Que no se malentienda el mensaje: no he pretendido hincar el diente sobre el público asistente, respecto a sus formas de relación con un jardín japonés (a saber, en términos de posibilidades de mediación, experiencia, significación) o cualquier espacio urbano. No. Y es un “no” rotundo, pues, defiendo la absoluta fuerza de autodeterminación de las personas a concebir y dar cuenta de sí mismos y el mundo, aquí, en el orden de su experiencia sensible del espacio público. A lo que apunto es otra cosa más sutil, pero, que toca un trasfondo: a nivel social se han perpetuado ciertos discursos –por no decir paradigmas– que mantienen un efecto de indiferencia o anestésico sobre fenómenos como la multiculturalidad; hay una interrupción del interés (la curiosidad, si se quiere) por el diálogo o el encuentro con otros modos de concepción de mundo, los que orillan o se fugan de nuestros horizontes de sentido más ligados a la tradición occidental. Por ejemplo, el caso japonés y, de una manera más general, el Asia. Las razones, tal vez, gravitan en los itinerarios marcadamente comerciales que configuraron nuestras relaciones con los países asiáticos durante buena parte del siglo XX y que, sin grandes cambios en las reglas, mantienen una línea más practicista y restringida en la cooperación entre los Estados.
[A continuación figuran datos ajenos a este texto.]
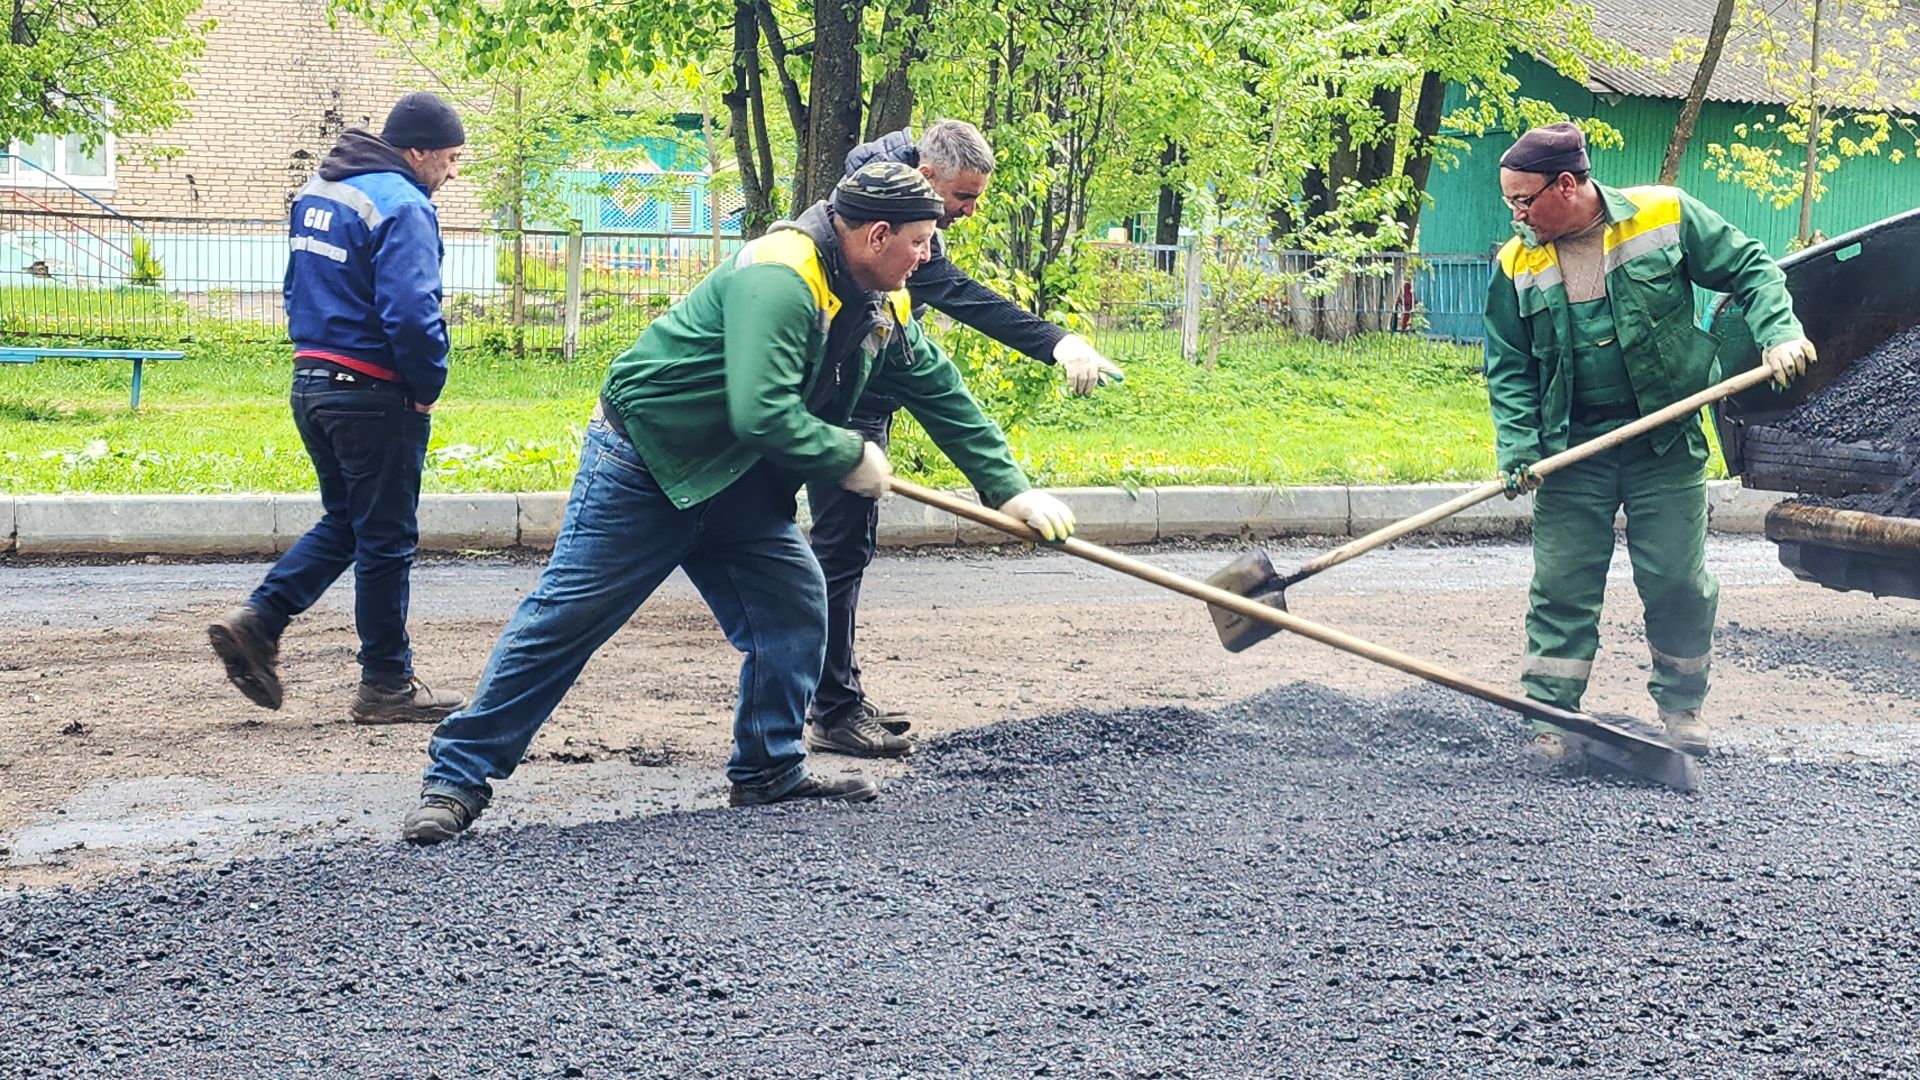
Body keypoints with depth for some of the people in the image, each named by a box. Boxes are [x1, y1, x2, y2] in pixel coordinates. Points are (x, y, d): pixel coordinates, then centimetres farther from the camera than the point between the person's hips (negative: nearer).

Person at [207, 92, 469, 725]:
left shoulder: (316, 193, 12)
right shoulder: (401, 206, -17)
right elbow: (411, 311, -26)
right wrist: (428, 388, -13)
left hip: (311, 383, 8)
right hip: (375, 397, -8)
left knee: (344, 522, 21)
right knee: (386, 540, 2)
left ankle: (258, 620, 9)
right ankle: (387, 685, 10)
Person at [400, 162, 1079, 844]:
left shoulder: (882, 303, 3)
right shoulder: (780, 281, -27)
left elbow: (941, 391, 11)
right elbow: (762, 414, -35)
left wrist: (1009, 487, 8)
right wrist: (849, 458, -21)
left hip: (737, 481, 9)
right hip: (642, 463, -9)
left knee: (795, 603, 1)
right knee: (566, 616, -7)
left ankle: (769, 772, 15)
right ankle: (458, 776, -1)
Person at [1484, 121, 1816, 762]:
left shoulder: (1666, 217, -6)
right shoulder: (1516, 265, 0)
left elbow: (1750, 269, 3)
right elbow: (1508, 369, 4)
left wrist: (1779, 333, -14)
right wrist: (1518, 452, -8)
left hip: (1666, 444, -1)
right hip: (1571, 451, 1)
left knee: (1677, 580, 4)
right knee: (1562, 586, 0)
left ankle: (1680, 704, 24)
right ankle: (1551, 716, 9)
La médula del asunto, entonces, se formula así: lo ocurrido en el jardín japonés del Parque Metropolitano es sintomático de una falta de necesidad como sociedad por abrir sus formas de significación de lo real hacia otros y nuevos paradigmas, esto es, el encarar (poner en común) la polivalencia de sentidos que ofrece un Estado y un país que, quiérase o no, es multicultural; simultáneamente, en que se mantiene una suerte de voluntad social (un posicionamiento existencial) ancorado en la indiferencia y la omisión de la alteridad.

Lo último a indicar, para tomar un par de notas. La susodicha restricción en el ánimo del encuentro con la divergencia, lo “otro” o la batería de convergencias de sentido en la sociedad chilena –en particular con la relación de los países asiáticos–, guarda consigo dos enormes peligros: a) se seguirá invisibilizando la presencia de las culturas asiáticas en nuestro país, tanto en temas de orden migratorio, en el asentamiento de formas simbólicas (materiales e inmateriales) y sus procesos de mixtura con nuestra cultura. Cuestión que se ha vuelto un problema histórico y endémico del Estado chileno. Me refiero, por ejemplo, a tópicos relacionados con el idioma, la gastronomía, la cultura popular, la religiosidad, etcétera; b) la continuación (y saturación) de una imagen del Asia empobrecida, residual, y unívocamente entroncada dentro de un molde económico, donde los actores estatales, políticos, privados y aquellos provenientes del mundo académico tenemos una responsabilidad en su condición empaquetada. Japón, China, Corea, el Asia Oriental, el Sudeste Asiático, etcétera, son fenómenos históricos y constelaciones culturales que han influenciado nuestra sociedad, y deben ser tratados con la necesidad (intelectual, académica y política) correspondiente al mundo globalizado que Chile desea proyectar y, en el fondo, todavía inscribirse. Las anteojeras sobran.